Bolton, who famously flashed reporters a yellow notepad with the scrawled words “5,000 troops to Colombia” during a briefing about Venezuela last month, won’t be the only high-ranking US official focusing on the divided, oil-rich country.
Monday, US Vice President Mike Pence is expected to travel to Colombia in an effort to pressure embattled Venezuelan President Nicolas Maduro to step down. He plans to meet with the Lima Group, a regional bloc of nations, and deliver remarks to address the “tragic humanitarian and security crises unfolding in Venezuela and ongoing US efforts to deliver aid to the country.”
And Elliott Abrams, the recently appointed US Special Representative for Venezuela, arrived in the Colombian border town of Cucuta Thursday.
Their plans coincide with a heightening of tensions in Venezuela over aid deliveries: Late on Friday night, Venezuelan Vice President Delcy Rodriguez announced a “total temporary closure” of the Colombian borde — just hours ahead of the deadline for food and medical supplies to finally enter the country set by self-declared acting president Juan Guaido.

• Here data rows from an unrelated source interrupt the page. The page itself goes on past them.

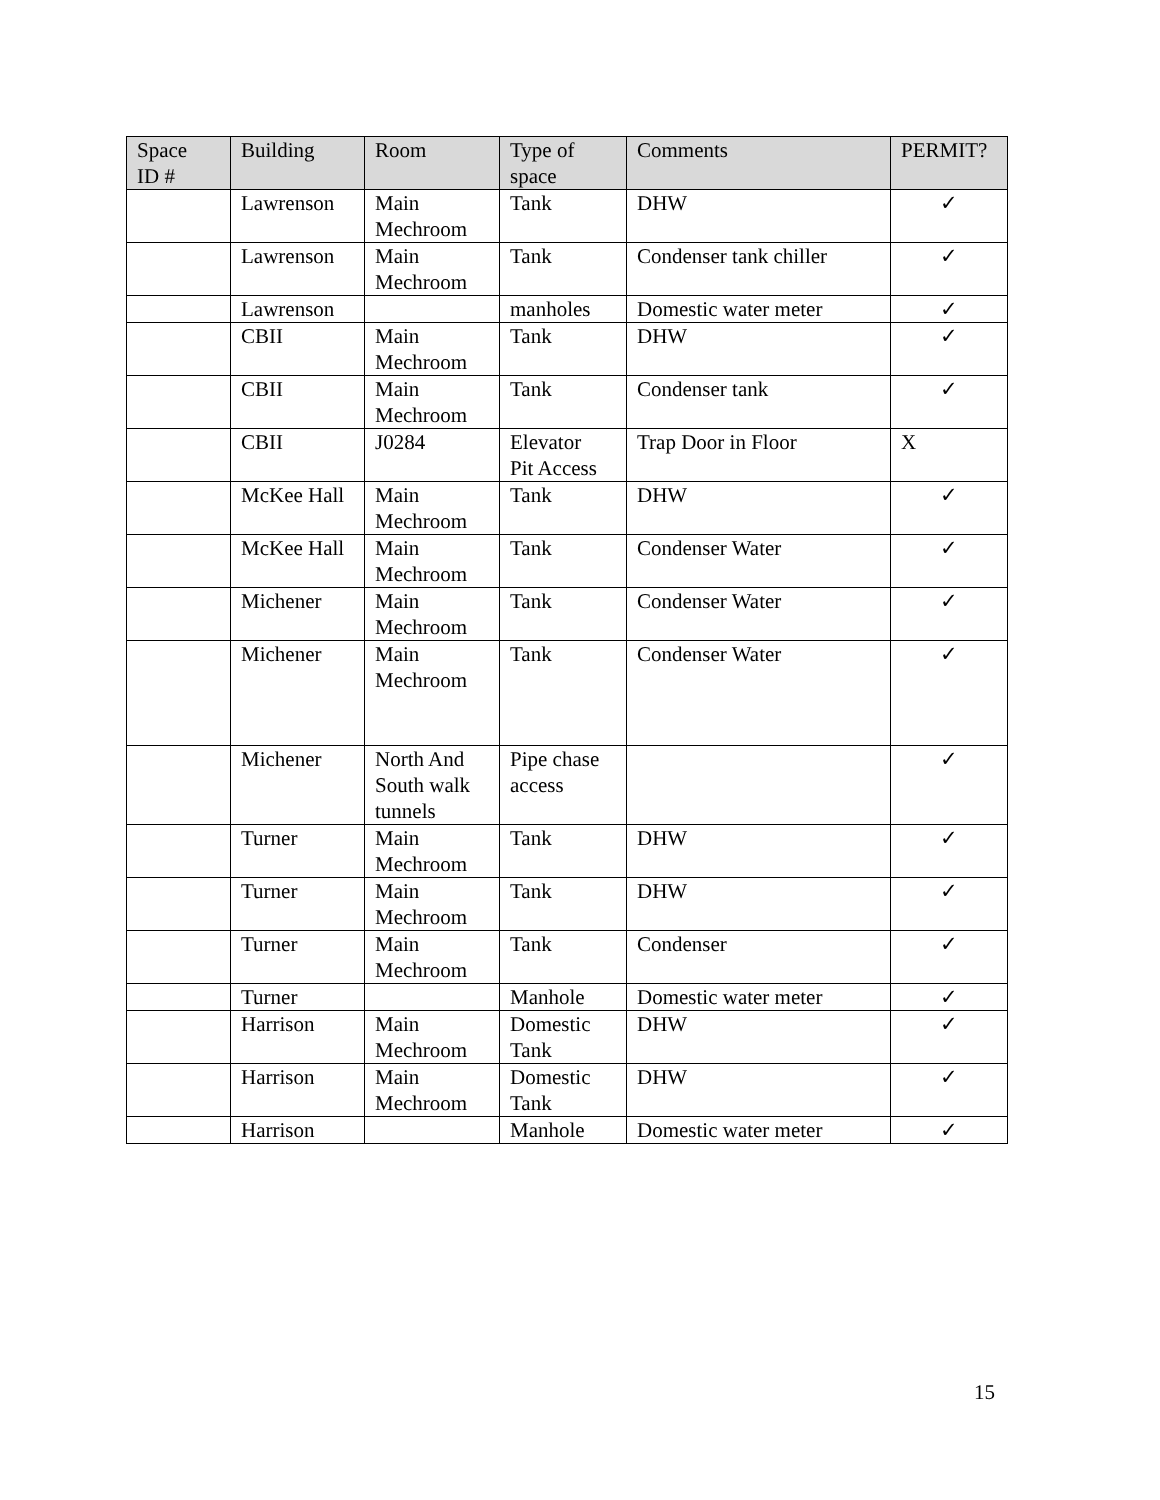| Space ID # | Building | Room | Type of space | Comments | PERMIT? |
| --- | --- | --- | --- | --- | --- |
| | Lawrenson | Main Mechroom | Tank | DHW | ✓ |
| | Lawrenson | Main Mechroom | Tank | Condenser tank chiller | ✓ |
| | Lawrenson | | manholes | Domestic water meter | ✓ |
| | CBII | Main Mechroom | Tank | DHW | ✓ |
| | CBII | Main Mechroom | Tank | Condenser tank | ✓ |
| | CBII | J0284 | Elevator Pit Access | Trap Door in Floor | X |
| | McKee Hall | Main Mechroom | Tank | DHW | ✓ |
| | McKee Hall | Main Mechroom | Tank | Condenser Water | ✓ |
| | Michener | Main Mechroom | Tank | Condenser Water | ✓ |
| | Michener | Main Mechroom | Tank | Condenser Water | ✓ |
| | Michener | North And South walk tunnels | Pipe chase access | | ✓ |
| | Turner | Main Mechroom | Tank | DHW | ✓ |
| | Turner | Main Mechroom | Tank | DHW | ✓ |
| | Turner | Main Mechroom | Tank | Condenser | ✓ |
| | Turner | | Manhole | Domestic water meter | ✓ |
| | Harrison | Main Mechroom | Domestic Tank | DHW | ✓ |
| | Harrison | Main Mechroom | Domestic Tank | DHW | ✓ |
| | Harrison | | Manhole | Domestic water meter | ✓ |
15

Venezuelan civilian volunteers had been preparing to carry aid across the border from neighboring Colombia, where foreign shipments of food and medical supplies have been waiting for weeks.
The Maduro regime has already closed its borders with Brazil and Curacao, where more aid is stockpiled. At least two people died in a skirmish with the Venezuelan military at the Brazilian border over aid deliveries Friday.
Guaido in Colombia
The Venezuelan military is still largely loyal to Maduro and is expected to enforce his vow to block aid deliveries. But Friday, Guaido made the surprise announcement that the military had helped him to defy a travel ban, assisting his border crossing from Venezuela into the Colombian city of Cucuta.

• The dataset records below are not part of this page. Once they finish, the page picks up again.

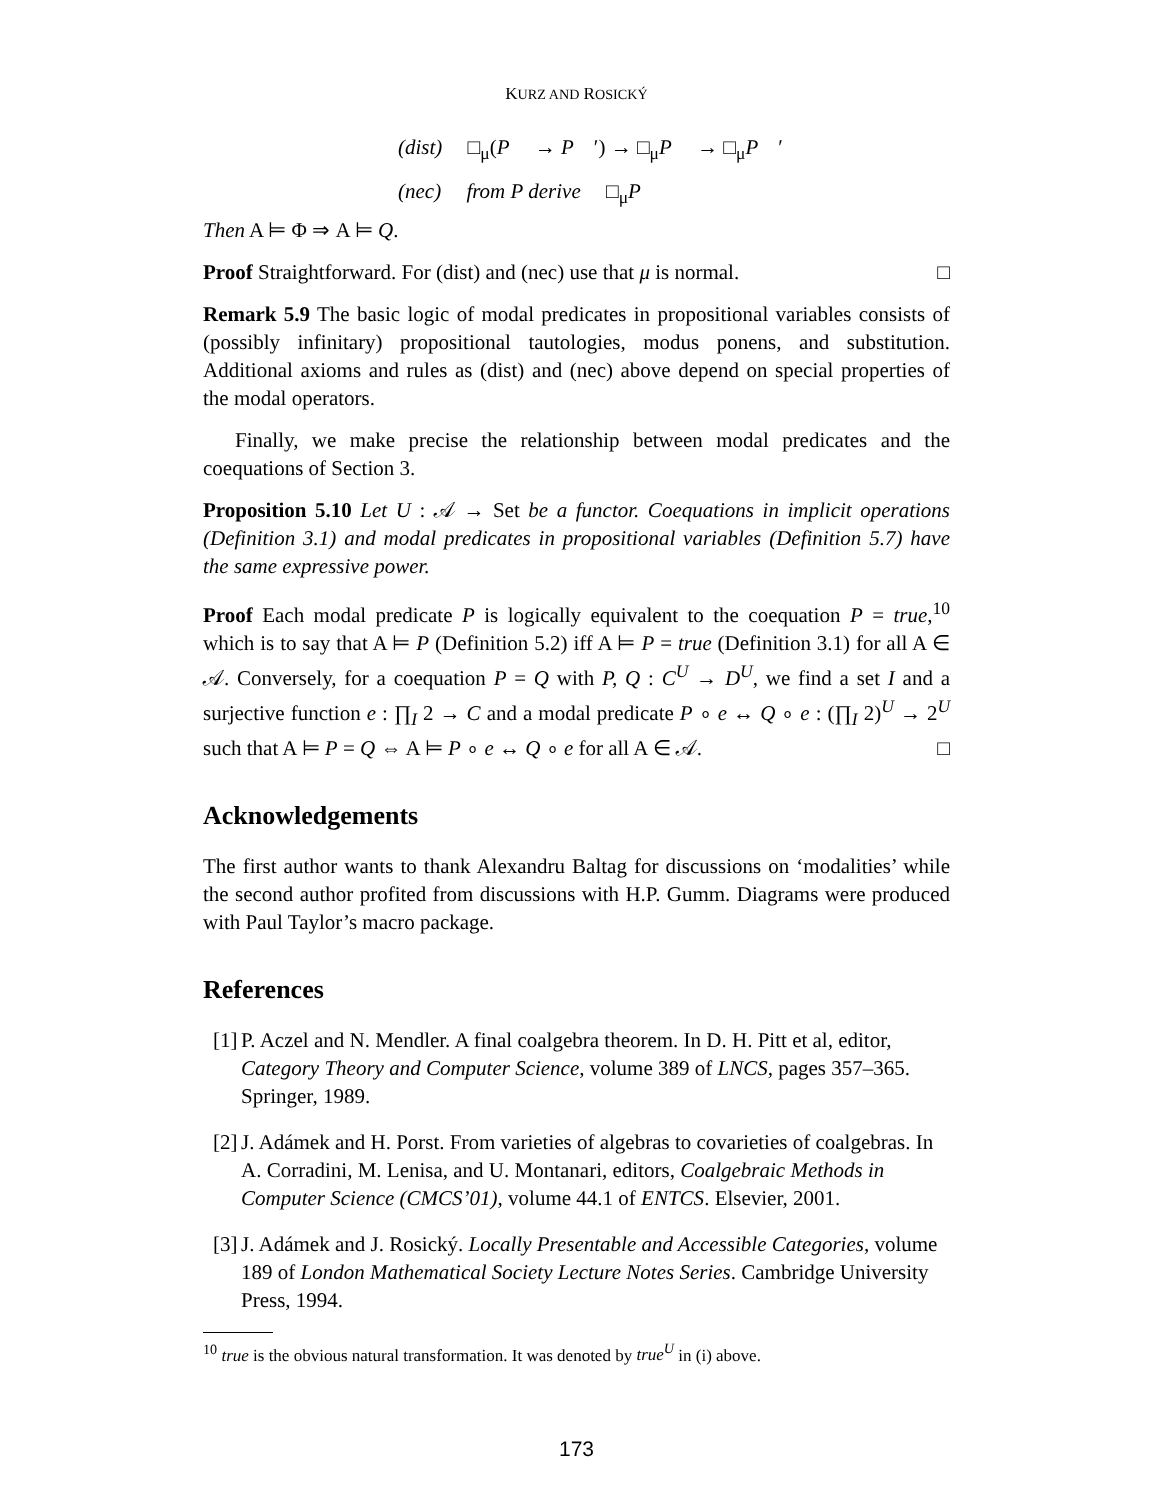KURZ AND ROSICKÝ
(dist) □<sub>μ</sub>(P → P ′) → □<sub>μ</sub>P → □<sub>μ</sub>P ′
(nec) from P derive □<sub>μ</sub>P
Then A ⊨ Φ ⇒ A ⊨ Q.
Proof Straightforward. For (dist) and (nec) use that μ is normal. □
Remark 5.9 The basic logic of modal predicates in propositional variables consists of (possibly infinitary) propositional tautologies, modus ponens, and substitution. Additional axioms and rules as (dist) and (nec) above depend on special properties of the modal operators.
Finally, we make precise the relationship between modal predicates and the coequations of Section 3.
Proposition 5.10 Let U : 𝒜 → Set be a functor. Coequations in implicit operations (Definition 3.1) and modal predicates in propositional variables (Definition 5.7) have the same expressive power.
Proof Each modal predicate P is logically equivalent to the coequation P = true,<sup>10</sup> which is to say that A ⊨ P (Definition 5.2) iff A ⊨ P = true (Definition 3.1) for all A ∈ 𝒜. Conversely, for a coequation P = Q with P, Q : C<sup>U</sup> → D<sup>U</sup>, we find a set I and a surjective function e : ∏<sub>I</sub> 2 → C and a modal predicate P ∘ e ↔ Q ∘ e : (∏<sub>I</sub> 2)<sup>U</sup> → 2<sup>U</sup> such that A ⊨ P = Q ⇔ A ⊨ P ∘ e ↔ Q ∘ e for all A ∈ 𝒜. □
Acknowledgements
The first author wants to thank Alexandru Baltag for discussions on ‘modalities’ while the second author profited from discussions with H.P. Gumm. Diagrams were produced with Paul Taylor’s macro package.
References
[1] P. Aczel and N. Mendler. A final coalgebra theorem. In D. H. Pitt et al, editor, Category Theory and Computer Science, volume 389 of LNCS, pages 357–365. Springer, 1989.
[2] J. Adámek and H. Porst. From varieties of algebras to covarieties of coalgebras. In A. Corradini, M. Lenisa, and U. Montanari, editors, Coalgebraic Methods in Computer Science (CMCS’01), volume 44.1 of ENTCS. Elsevier, 2001.
[3] J. Adámek and J. Rosický. Locally Presentable and Accessible Categories, volume 189 of London Mathematical Society Lecture Notes Series. Cambridge University Press, 1994.
<sup>10</sup> true is the obvious natural transformation. It was denoted by true<sup>U</sup> in (i) above.
173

“The question is, how did we get here today to Colombia when they blocked the airspace? When they blocked all types of maritime customs, they put obstacles on the roads,” Guaido said, adding: “We are here precisely because the armed forces also participated in this process.”
He did not clarify the nature of the assistance from the armed forces, and has not specified how or when he intends to return to Venezuela.
Guaido made his comments at a news conference alongside Colombian President Ivan Duque, Chilean President Sebastian Pinera, Paraguayan President Mario Abdo Benitez, and Organization of American States Secretary-General Luis Almagro. Like Trump, all have recognized Guaido as the legitimate head of Venezuela.